A signature is normally composed of 3 elements:
- The payload that is signed
- The signature of the payload
- The public key that allows to check the signature
In datachain part of routing there are 2 structures that manage signatures and in each one only 2 of these elements are stored:
- struct Proof which doesn’t contain the payload
- struct Vote which doesn’t contain the public key
This means that some precautions are needed to be sure that any instance of these structures refers to a valid signature. The right way to implement this should be:
- check the signature in the constructor
- forbid creation outside the constructor (but cloning an existing one is OK)
- forbid modification
This way the compiler would automatically reject any attempts to create an invalid Proof or Vote in the code.
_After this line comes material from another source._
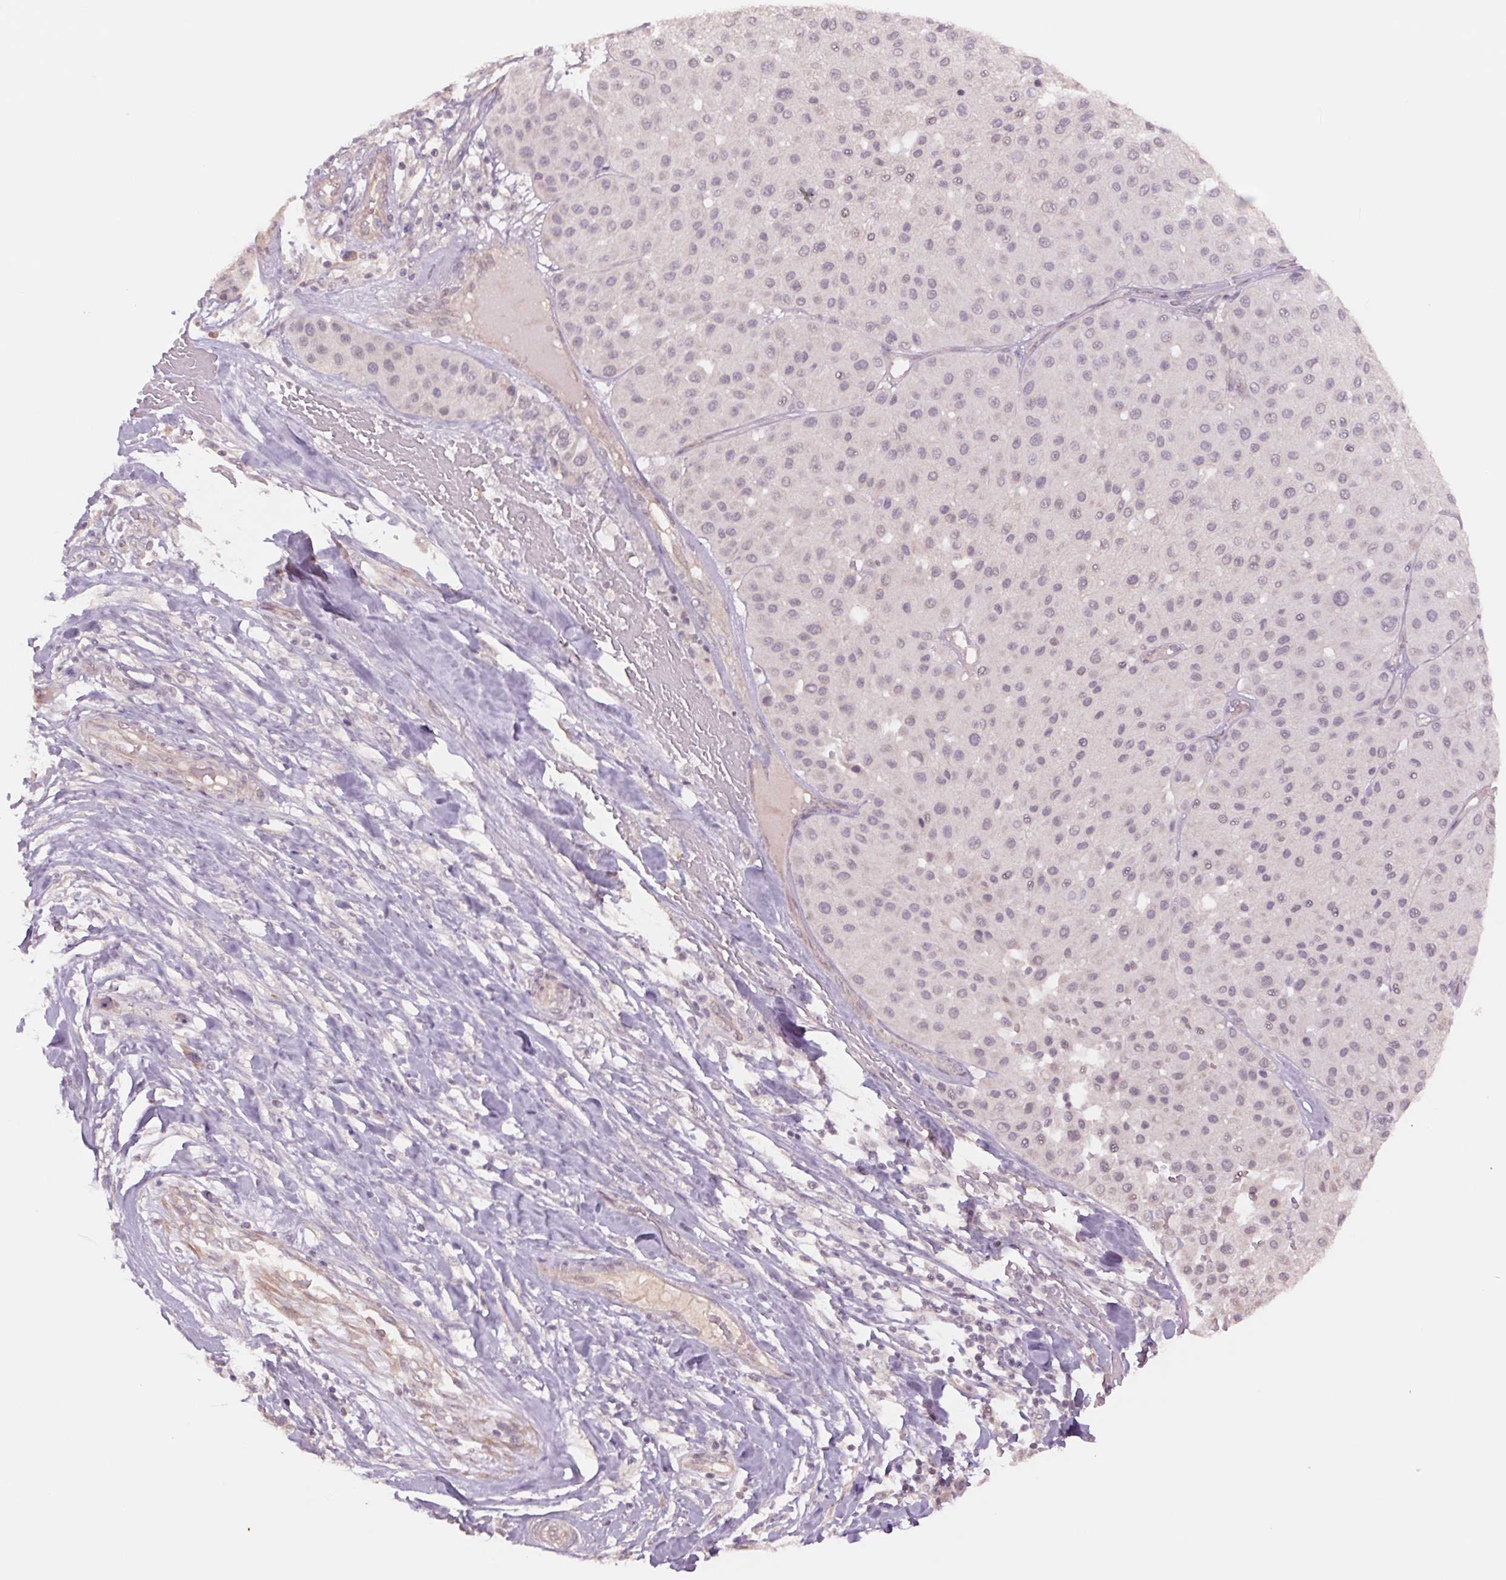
{"staining": {"intensity": "negative", "quantity": "none", "location": "none"}, "tissue": "melanoma", "cell_type": "Tumor cells", "image_type": "cancer", "snomed": [{"axis": "morphology", "description": "Malignant melanoma, Metastatic site"}, {"axis": "topography", "description": "Smooth muscle"}], "caption": "High power microscopy histopathology image of an IHC image of melanoma, revealing no significant positivity in tumor cells.", "gene": "PPIA", "patient": {"sex": "male", "age": 41}}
Unfortunately, these structures are not implemented like this. I don’t doubt that the instances created in Maidsafe code are valid, but this must be checked manually. Using this implementation would make it simpler to prove to external auditors that signatures stored in Proof or Vote instances are always valid.
Concretely the problems I see are:
-
Proof has no constructor and has public fields, which means that anywhere in the code this structure can be instantiated without verification of the signature.
-
Vote has:
- private fields
- a constructor that checks the signature
- but another constructor that doesn’t (fn compose)
- private fields
IMO the team should do the effort to implement these principles for a safer and provable code.